Het geding in eerste instantie
In eerste aanleg is geprocedeerd en beslist zoals weergegeven in het vonnis uitgesproken op 12 december 2008 door de rechtbank Leeuwarden, sector kanton, locatie Leeuwarden (hierna: de kantonrechter).
Het geding in hoger beroep
Bij exploot van 11 maart 2009 is door [appellante] hoger beroep ingesteld van genoemd vonnis met dagvaarding van [geïntimeerde] tegen de zitting van 24 maart 2009.
Bij arrest van 7 april 2009 is een comparitie van partijen gelast. Deze comparitie heeft op 30 juni 2009 plaatsgevonden.
De conclusie van de memorie van grieven, waarbij producties zijn overgelegd, luidt:
"Het is op deze gronden dat appellante doet concluderen dat het Uw Gerechtshof moge behage, te vernietigen het vonnis van de Rechtbank Leeuwarden, sector kanton, locatie Leeuwarden op 12 december 2008 tussen partijen gewezen en opnieuw rechtdoende - zonodig onder aanvulling en/of verbetering der gronden - en voor zover mogelijk uitvoerbaar bij voorraad, alsnog de vorderingen van geïntimeerde af te wijzen danwel een beslissing te nemen welke Uw Hof in deze juist acht met veroordeling van geïntimeerde in de kosten van beide instanties."
Bij memorie van antwoord is door [geïntimeerde] verweer gevoerd met als conclusie:
"Het is op bovenstaande gronden dat [geïntimeerde] Uw Gerechthof verzoekt het vonnis van de Rechtbank Leeuwarden, Sector Kanton, locatie Leeuwarden op 12 december 2008 tussen partijen gewezen (zo nodig met verbetering en/of aanvulling van gronden) te bekrachtigen, zulks met veroordeling van [appellante] in de kosten van de beide instanties, en deze kostenveroordeling uitvoerbaar bij voorraad te verklaren."

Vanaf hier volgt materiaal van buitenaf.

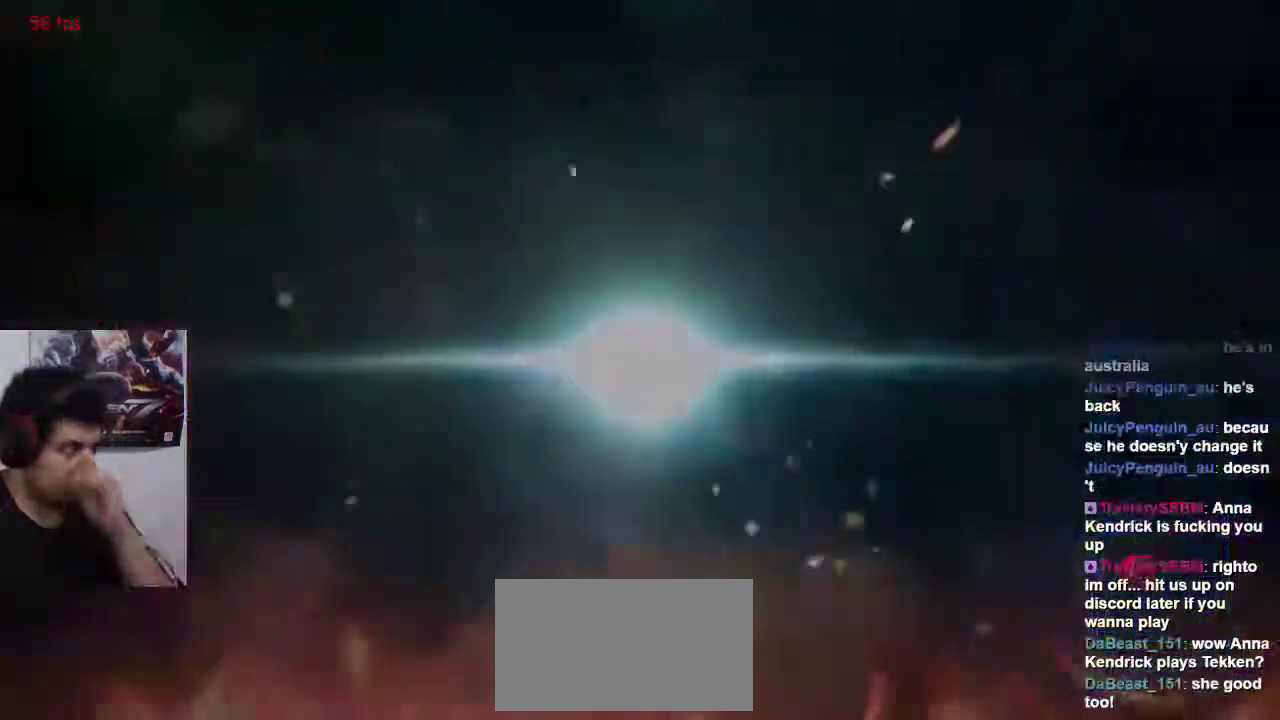
{"dt_ms": 500, "buttons": ["TRIANGLE"], "left_stick": "center", "events": [[400, "TRIANGLE", "down"]]}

Tenslotte hebben partijen de stukken overgelegd voor het wijzen van arrest.
De grieven
[appellante] heeft drie grieven opgeworpen.
De beoordeling
Vaststaande feiten
1. Tegen de vaststelling van de feiten door de kantonrechter zijn geen grieven gericht, zodat ook in appel van deze feiten kan worden uitgegaan. Tezamen met hetgeen overigens - als enerzijds gesteld en anderzijds niet (voldoende) weersproken - omtrent de feiten vaststaat, gaat het hof van de volgende feiten uit.
1.1. Tussen [geïntimeerde] als verhuurder en [appellante] als huurder is met ingang van 1 mei 2008 een overeenkomst van huur gesloten betreffende de woning [adres]. De huurovereenkomst is vastgelegd in een schriftelijk huurcontract, dat door [appellante] op 25 april 2008 is ondertekend en namens [geïntimeerde] op 15 april 2008 door Hoekstra Vastgoedbeheer (hierna: Hoekstra), blijkens het schriftelijk contract de vertegenwoordiger van [geïntimeerde]. De huurprijs bedroeg € 582,00 per maand. Met ingang van 1 juli 2008 heeft [geïntimeerde] een huurprijs van € 591,30 per maand in rekening gebracht. Hoekstra heeft een automatische incasso afgegeven voor betaling van de huurtermijnen.
1.2. De in de maanden juni tot en met oktober 2008 verrichte betalingen door middel van de automatische incasso zijn gestorneerd. Eind september 2008 heeft [appellante] een bedrag van € 999,99 per giro betaald.
1.3. Blijkens een door Hoekstra opgesteld betalingsoverzicht bedroeg de huurachterstand van [appellante] op 22 oktober 2008 € 1.947,21.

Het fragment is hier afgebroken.